I've been asked to determine for what values of n does the integral of x^n.sin(1/x) .dx from 1 to infinity, converge. I've been given the Maclaurin series expansion of sin(x).

I'm not sure how to tackle this problem can anyone offer any advice please?

For what values of n is this integral converging?

2. ## Re: Converging improper integrals

Try plugging in 1/x to the Maclaurin series and multiplying out by x^n

3. ## Re: Converging improper integrals

I've tried its not a nice results, Maclaurin series expansion of sin(x) is given as a hint. Could I possibly replace all the x's in the series with 1/x to get the series expansion for sin(1/x) and then sub the first few terms of this expansion into the integral. Then I could multiply out the series and x^n?

4. ## Re: Converging improper integrals

Lol, I just changed my response to that exactly

5. ## Re: Converging improper integrals

Originally Posted by CRD98
I've tried its not a nice results, Maclaurin series expansion of sin(x) is given as a hint. Could I possibly replace all the x's in the series with 1/x to get the series expansion for sin(1/x) and then sub the first few terms of this expansion into the integral. Then I could multiply out the series and x^n?
yes and note that $\displaystyle \int_1^\infty ~\dfrac{1}{x^n}~dx$ converges for $n>1$

6. ## Re: Converging improper integrals

Originally Posted by CRD98
I've tried its not a nice results, Maclaurin series expansion of sin(x) is given as a hint. Could I possibly replace all the x's in the series with 1/x to get the series expansion for sin(1/x) and then sub the first few terms of this expansion into the integral.
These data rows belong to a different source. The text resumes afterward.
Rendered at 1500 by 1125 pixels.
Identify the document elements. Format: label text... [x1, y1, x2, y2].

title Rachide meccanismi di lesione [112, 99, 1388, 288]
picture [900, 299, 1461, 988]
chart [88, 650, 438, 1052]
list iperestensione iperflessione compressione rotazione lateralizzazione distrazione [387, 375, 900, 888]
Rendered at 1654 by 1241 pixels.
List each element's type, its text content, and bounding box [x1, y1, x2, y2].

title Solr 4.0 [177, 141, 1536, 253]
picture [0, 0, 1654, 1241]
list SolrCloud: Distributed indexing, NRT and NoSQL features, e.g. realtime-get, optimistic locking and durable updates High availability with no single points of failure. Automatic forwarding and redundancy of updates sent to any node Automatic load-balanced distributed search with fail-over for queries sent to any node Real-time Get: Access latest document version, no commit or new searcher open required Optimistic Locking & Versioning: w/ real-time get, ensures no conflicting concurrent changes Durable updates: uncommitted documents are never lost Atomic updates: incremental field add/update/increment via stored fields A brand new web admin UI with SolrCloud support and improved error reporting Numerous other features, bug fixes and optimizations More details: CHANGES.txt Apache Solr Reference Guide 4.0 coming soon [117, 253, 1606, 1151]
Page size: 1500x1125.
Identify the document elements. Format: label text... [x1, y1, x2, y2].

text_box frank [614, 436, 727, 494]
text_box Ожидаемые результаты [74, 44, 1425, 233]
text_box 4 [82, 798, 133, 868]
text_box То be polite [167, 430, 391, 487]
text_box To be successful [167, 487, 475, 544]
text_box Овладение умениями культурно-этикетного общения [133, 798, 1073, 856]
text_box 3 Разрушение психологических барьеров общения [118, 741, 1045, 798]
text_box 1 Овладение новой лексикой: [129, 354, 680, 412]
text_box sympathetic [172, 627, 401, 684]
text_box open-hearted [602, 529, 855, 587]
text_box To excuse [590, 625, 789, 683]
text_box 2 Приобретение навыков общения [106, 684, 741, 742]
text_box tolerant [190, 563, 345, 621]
Then I could multiply out the series and x^n?
You can also plug in the indefinite integral into Wolframalpha and figure out for what values of n the antiderivative converges as x approaches infinity and the antiderivative exists at 1.

http://m.wolframalpha.com/input/?i=i...%5B1%2Fx%5D%5D

7. ## Re: Converging improper integrals

Originally Posted by romsek
yes and note that $\displaystyle \int_1^\infty ~\dfrac{1}{x^n}~dx$ converges for $n>1$
So in my case the integral will converge for values for n < 0 , as this will give an integrand similar to the one you posted?